Our marketing landscape has changed significantly with the rise of digital technologies. However, our marketing textbooks still teach the same marketing and management frameworks they have taught already 20 years ago. In the current issue of the Harvard Business Manager, the German version of Harvard Business Review, we introduce a new perspective on how modern companies should organize and structure value creation for their customers: the Market-oriented Value Creation Framework.
There are three universal drivers that create value in every B2C-company: the brand, its products, and the customer. Usually, the three corresponding departments – brand management, product management, and customer management (CRM) – are more or less disjoint entities in the firm, working with different data and different tools on different marketing goals. In a first step, the company should centralize these three sources of value creation in a strategic management hub to harmonize its planning and decision-making and to develop more powerful marketing activities based on common information from a joint database.

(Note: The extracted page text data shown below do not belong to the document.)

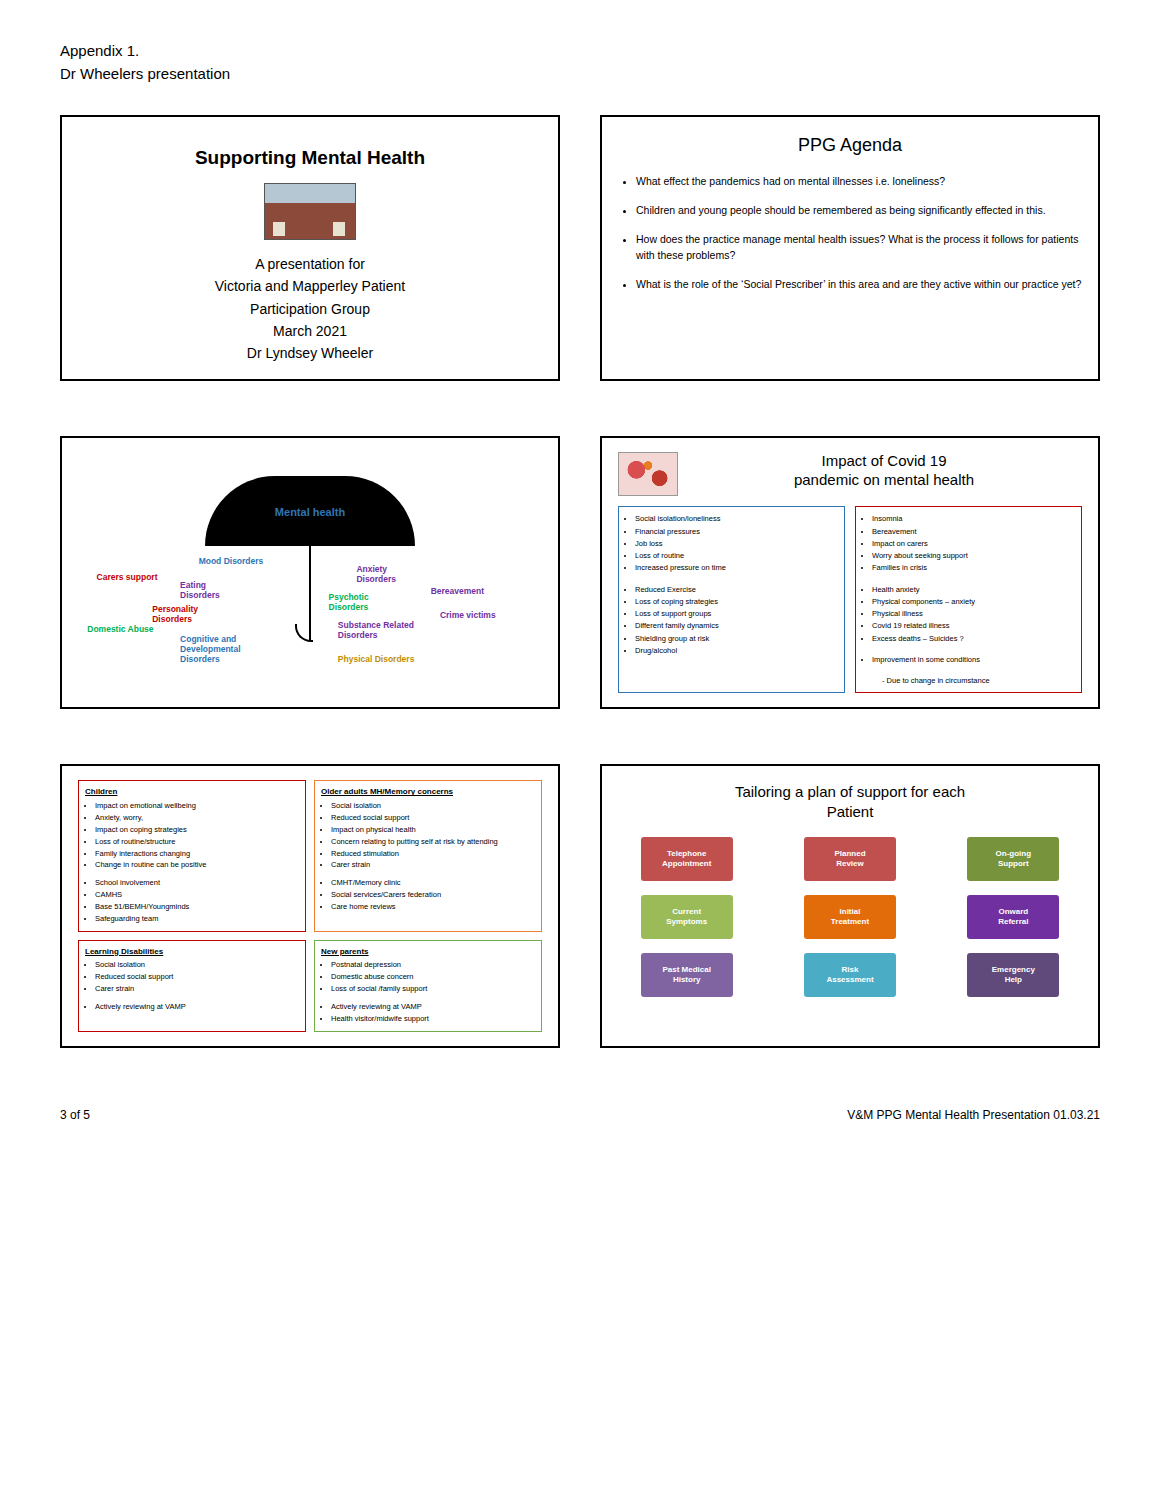Appendix 1.
Dr Wheelers presentation
Supporting Mental Health
A presentation for
Victoria and Mapperley Patient
Participation Group
March 2021
Dr Lyndsey Wheeler
PPG Agenda
What effect the pandemics had on mental illnesses i.e. loneliness?
Children and young people should be remembered as being significantly effected in this.
How does the practice manage mental health issues? What is the process it follows for patients with these problems?
What is the role of the ‘Social Prescriber’ in this area and are they active within our practice yet?
Mental health
Mood Disorders Anxiety
Disorders Carers support Eating
Disorders Bereavement Psychotic
Disorders Personality
Disorders Crime victims Domestic Abuse Substance Related
Disorders Cognitive and
Developmental
Disorders Physical Disorders
Impact of Covid 19
pandemic on mental health
Social isolation/loneliness
Financial pressures
Job loss
Loss of routine
Increased pressure on time
Reduced Exercise
Loss of coping strategies
Loss of support groups
Different family dynamics
Shielding group at risk
Drug/alcohol
Insomnia
Bereavement
Impact on carers
Worry about seeking support
Families in crisis
Health anxiety
Physical components – anxiety
Physical illness
Covid 19 related illness
Excess deaths – Suicides ?
Improvement in some conditions
- Due to change in circumstance
Children
Impact on emotional wellbeing
Anxiety, worry,
Impact on coping strategies
Loss of routine/structure
Family interactions changing
Change in routine can be positive
School involvement
CAMHS
Base 51/BEMH/Youngminds
Safeguarding team
Older adults MH/Memory concerns
Social isolation
Reduced social support
Impact on physical health
Concern relating to putting self at risk by attending
Reduced stimulation
Carer strain
CMHT/Memory clinic
Social services/Carers federation
Care home reviews
Learning Disabilities
Social isolation
Reduced social support
Carer strain
Actively reviewing at VAMP
New parents
Postnatal depression
Domestic abuse concern
Loss of social /family support
Actively reviewing at VAMP
Health visitor/midwife support
Tailoring a plan of support for each
Patient
Telephone
Appointment
Planned
Review
On-going
Support
Current
Symptoms
Initial
Treatment
Onward
Referral
Past Medical
History
Risk
Assessment
Emergency
Help
3 of 5 V&M PPG Mental Health Presentation 01.03.21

In a second step, the company should organize all other company departments as flexible functions, which help reaching the company’s strategic goals defined by the management hub (second ring in the framework). Different from traditional value creation models like Porter’s Value Chain, our framework does not distinguish between primary (inbound logistics, production, sales,…) and secondary organizational (HR, controlling, finance,…) functions. Instead, the importance of each function is dependent on the business model and the competitive situation of the individual firm. If it is an innovation driven company like Apple, R&D is a central department within the company. For BMW engine development is key. For an online retailer like Amazon, customer service important. These central functions, which contribute significantly to the company’s value creation, should be closely tied to the management hub.
For less central departments, the digitalization allows for more flexible organizational structures today. Not every function needs to be realized in-house. Today, digital information and communication technologies enable the firm to exercise the required amount of control over each function, even if it is not equipped with own employees. Apple does not build a single computer or phone itself. Automakers started using joint car platforms even outside the own group long time ago. Many B2B service provides enter the market right now and offer new outsourcing opportunities for HR, controlling, IT, or other company functions. Flexible workforce for smaller, non-repetitive tasks is available online via Amazon Mechanical Turk or other platforms. Innovative companies should think about how these new options could help them to allocate their resources more efficiently.
The outer ring of the Market-oriented Value Creation Framework consists of the company’s stakeholders (third ring in the framework). These are not only employees, but also suppliers, retailers, or cross-company data and infrastructure providers. These stakeholders or value creation partners are the people that execute the company’s functions depicted in the second ring of the framework. The most important value creation partner for each company is the customer. Successful digital companies try to integrate the customer in many company tasks. Via special platforms, customers help these firms to develop better products, fulfill after-sales service functions, leverage marketing activities, and even develop brand stories and other digital content for the firm. There are many ways how companies can leverage their own potential by including customers the right way. Furthermore, customer integration also helps building a more loyal, more engaged, and more enthusiastic customer base.